ALTUS AIR FORCE BASE, Okla. --

The U.S. Air Force C-17 Globemaster III cargo aircraft and KC-135 Stratotanker refueling aircraft are capable of getting anywhere in the world within 24 hours.

But when tragedy strikes that demands immediate attention the United States military has allies that also have C-17 and KC-135 aircrews, many of which are trained at Altus Air Force Base.

Many of Altus AFB international military students come from United Arab Emirates, Kuwait, Saudi Arabia, Turkey, United Kingdom and members from the North Atlantic Treaty Organization.

 “The students that come here typically become instructors for their own countries back home,” said John Carter, 97th Training Squadron international military student officer. “Most countries continue to send their initial qualification students here even if they have instructors back home because they want to have the standardized training they get here at Altus.”

Altus AFB trains an average of 110 international students each year.

 “It’s a unique opportunity to see how other nations teach loadmasters,” said Royal Canadian air force Sgt. David Burrill, C-17 loadmaster trainee. “We have different styles and methods of teaching so coming down here there’s a lot more state of the art equipment and it’s a very well thought out program with very methodical training.”

Despite the differences of where students call home the training they receive is no different than their American counterparts. 

“Here in Altus, the instructor teaches us at the same levels as if we were in the U.S. Air Force,” said UAE air force Capt. Abdulla Almehrezi, C-17 instructor pilot trainee. “I feel the standard is the same, and I don’t feel any different than U.S. Airmen.”

Though the training is the same there are challenges students and instructors must overcome.

“I think the biggest challenge is the language issue but before we come here we have an English course at Lackland Air Force Base,” said Almehrezi.

With years of experience, instructors like Randall Nordhangen, 97th Training Squadron C-17 pilot instructor, have found ways to overcome these challenges.
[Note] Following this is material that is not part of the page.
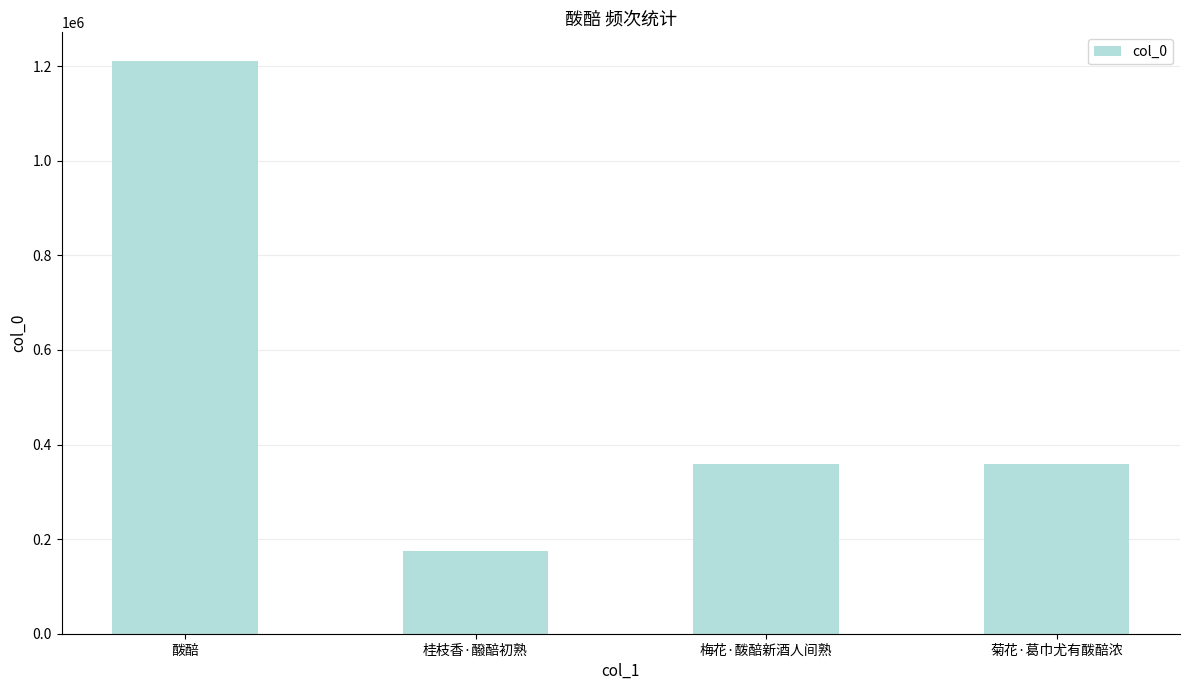

Which label corresponds to the largest value in the chart?

酦醅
“You try to find things about people so you can build a repertoire, it makes the learning experience better,” said Nordhangen. “It helps their comfort level so if I use a term that they don’t understand they say ‘Wait a minute, I don’t understand’ and I can explain it differently.” 

With the same training as their American counterparts and with experience overcoming language barriers, Altus AFB international students leave here prepared for real-world situations.

“We can’t be everywhere all at once so having our partners being able to shoulder the load around the world helps,” said Carter.If you watch any news these days where a natural disaster or where international aid is going to you’ll see C-17s from a number of countries out there on the ramp dropping off supplies.”

Altus AFB plans to continue training international students and improving joint nation missions with uniformed knowledge and operations of the C-17 and KC-135.